Rising costs, stagnant pay fuel debate over Guam's minimum wage

With the cost of living continuing to climb across Guam, lawmakers are debating a new minimum wage proposal that could reshape how wages are adjusted here. But business leaders warn there’s more to the story than simply increasing pay.
Guam’s minimum wage has remained at $9.25 per hour since September 2021 – even as the island’s cost of living continues to rise faster than wages. According to Guam’s Consumer Price Index, costs for goods and services jumped 4% between the first and second quarters of Calendar Year 2024 alone, further stretching household budgets.
Today at the Guam Congress Building, Senator Joe San Agustin introduced Bill 4, a measure aimed at automatically adjusting the minimum wage each year based on changes in the CPI. “Without regular and predictable adjustment," the senator proclaimed, "the real value of minimum wage erodes, making it increasingly difficult for workers to afford necessities, such as housing, food, healthcare, and education.”
The bill would require the Department of Labor or Bureau of Statistics & Plans to calculate wage adjustments based on the CPI and inflation, with changes implemented each March. But business groups raised concerns that the proposal misunderstands how wage hikes affect the broader economy.
Executive director of the Employers Council, Catherine Gayle, warned that indexing minimum wage to CPI could fuel inflation rather than solve the issue of lowering it. “The real problem is inflation that is hitting individuals, not necessarily the issue of wages," she stated.
Gayle said the proposed mechanism could immediately raise Guam’s minimum wage by 24% and in turn would prompt businesses to raise their prices, cut hours, or reduce hiring to cover costs – a dynamic she described as an “inflationary feedback loop.”
Guam Chamber of Commerce president Catherine Castro echoed that raising minimum wage is only one piece of a much larger economic picture as Guam’s market does not stem from rapid wage growth or rising local demand, but from external and structural factors. Things like import dependence, shipping and fuel costs, utility rates, regulatory burdens, and federal policy decisions – all largely beyond local control.
“Guam’s CPI reflects these cost pressures, not local economic expansion or productivity gains," Castro said. "Automatically linking the minimum wage to CPI would impose additional and uncertain costs on employers already facing elevated operating expenses.”
Mary Rhodes, president of the Guam Hotel and Restaurant Association, also pointed to unintended consequences -- from employment taxes increasing, to compression of pay scales, non-consideration of tax exemptions, and risk to federal benefit program recipients. “When you look at increasing minimum wage, which again is not a living wage.
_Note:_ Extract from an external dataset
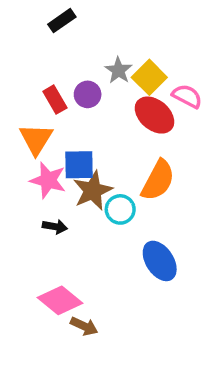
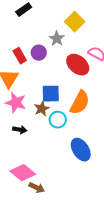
yellow square: (149, 77) -> (75, 22), moved
blue square: (79, 165) -> (51, 94), moved
brown star: (93, 191) -> (42, 109), size x0.7

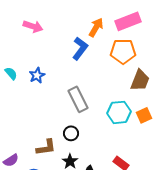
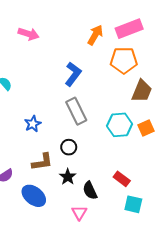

It’s really meant for people who are just getting a first job or people who are having a basic wage because they are getting additional compensation like tips or service charge," she said.
“You really have to look at the macroeconomics of what’s happening on the island, not the micro.”
Industry leaders stressed there is no doubt people deserve to earn a livable wage – to be happy and healthy – but they strongly believe this bill misdiagnoses the problem. With a second public hearing on Bill 4 scheduled for January 23, the hope is to hear more public testimony – particularly from workers and employees – to add perspective to today’s industry insight.